[Start of section]

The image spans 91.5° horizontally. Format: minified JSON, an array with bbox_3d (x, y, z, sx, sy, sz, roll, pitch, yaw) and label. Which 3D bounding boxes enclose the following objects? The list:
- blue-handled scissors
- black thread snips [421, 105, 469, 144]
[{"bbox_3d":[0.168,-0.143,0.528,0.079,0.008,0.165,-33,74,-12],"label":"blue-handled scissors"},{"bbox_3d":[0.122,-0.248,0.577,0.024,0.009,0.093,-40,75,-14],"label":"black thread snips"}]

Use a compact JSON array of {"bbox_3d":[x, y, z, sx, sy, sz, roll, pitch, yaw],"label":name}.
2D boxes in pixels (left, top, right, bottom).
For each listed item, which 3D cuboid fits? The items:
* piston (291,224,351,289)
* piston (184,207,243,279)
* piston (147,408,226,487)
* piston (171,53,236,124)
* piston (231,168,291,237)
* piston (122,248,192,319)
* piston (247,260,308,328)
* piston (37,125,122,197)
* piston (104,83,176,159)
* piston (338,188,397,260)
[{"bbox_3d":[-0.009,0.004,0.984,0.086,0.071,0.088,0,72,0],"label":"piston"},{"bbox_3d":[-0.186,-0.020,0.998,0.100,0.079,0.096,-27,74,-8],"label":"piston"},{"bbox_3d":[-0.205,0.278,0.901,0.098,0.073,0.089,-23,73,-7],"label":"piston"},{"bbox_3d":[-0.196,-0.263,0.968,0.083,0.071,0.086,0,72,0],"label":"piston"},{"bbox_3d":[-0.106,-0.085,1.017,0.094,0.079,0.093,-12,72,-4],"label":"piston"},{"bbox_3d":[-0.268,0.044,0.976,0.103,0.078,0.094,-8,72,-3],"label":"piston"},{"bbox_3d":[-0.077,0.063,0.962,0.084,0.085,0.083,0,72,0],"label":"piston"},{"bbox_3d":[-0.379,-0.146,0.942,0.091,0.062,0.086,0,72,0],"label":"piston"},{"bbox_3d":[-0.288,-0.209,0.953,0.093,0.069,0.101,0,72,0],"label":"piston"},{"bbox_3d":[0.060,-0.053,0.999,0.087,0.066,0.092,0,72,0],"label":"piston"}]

[End of section]

ACTIVITY
The answer is all of the material, repeated exactly.

OUTPUT FOR THIS TASK
The image spans 91.5° horizontally. Format: minified JSON, an array with bbox_3d (x, y, z, sx, sy, sz, roll, pitch, yaw) and label. Which 3D bounding boxes enclose the following objects? The list:
- blue-handled scissors
- black thread snips [421, 105, 469, 144]
[{"bbox_3d":[0.168,-0.143,0.528,0.079,0.008,0.165,-33,74,-12],"label":"blue-handled scissors"},{"bbox_3d":[0.122,-0.248,0.577,0.024,0.009,0.093,-40,75,-14],"label":"black thread snips"}]

Use a compact JSON array of {"bbox_3d":[x, y, z, sx, sy, sz, roll, pitch, yaw],"label":name}.
2D boxes in pixels (left, top, right, bottom).
For each listed item, which 3D cuboid fits? The items:
* piston (291,224,351,289)
* piston (184,207,243,279)
* piston (147,408,226,487)
* piston (171,53,236,124)
* piston (231,168,291,237)
* piston (122,248,192,319)
* piston (247,260,308,328)
* piston (37,125,122,197)
* piston (104,83,176,159)
* piston (338,188,397,260)
[{"bbox_3d":[-0.009,0.004,0.984,0.086,0.071,0.088,0,72,0],"label":"piston"},{"bbox_3d":[-0.186,-0.020,0.998,0.100,0.079,0.096,-27,74,-8],"label":"piston"},{"bbox_3d":[-0.205,0.278,0.901,0.098,0.073,0.089,-23,73,-7],"label":"piston"},{"bbox_3d":[-0.196,-0.263,0.968,0.083,0.071,0.086,0,72,0],"label":"piston"},{"bbox_3d":[-0.106,-0.085,1.017,0.094,0.079,0.093,-12,72,-4],"label":"piston"},{"bbox_3d":[-0.268,0.044,0.976,0.103,0.078,0.094,-8,72,-3],"label":"piston"},{"bbox_3d":[-0.077,0.063,0.962,0.084,0.085,0.083,0,72,0],"label":"piston"},{"bbox_3d":[-0.379,-0.146,0.942,0.091,0.062,0.086,0,72,0],"label":"piston"},{"bbox_3d":[-0.288,-0.209,0.953,0.093,0.069,0.101,0,72,0],"label":"piston"},{"bbox_3d":[0.060,-0.053,0.999,0.087,0.066,0.092,0,72,0],"label":"piston"}]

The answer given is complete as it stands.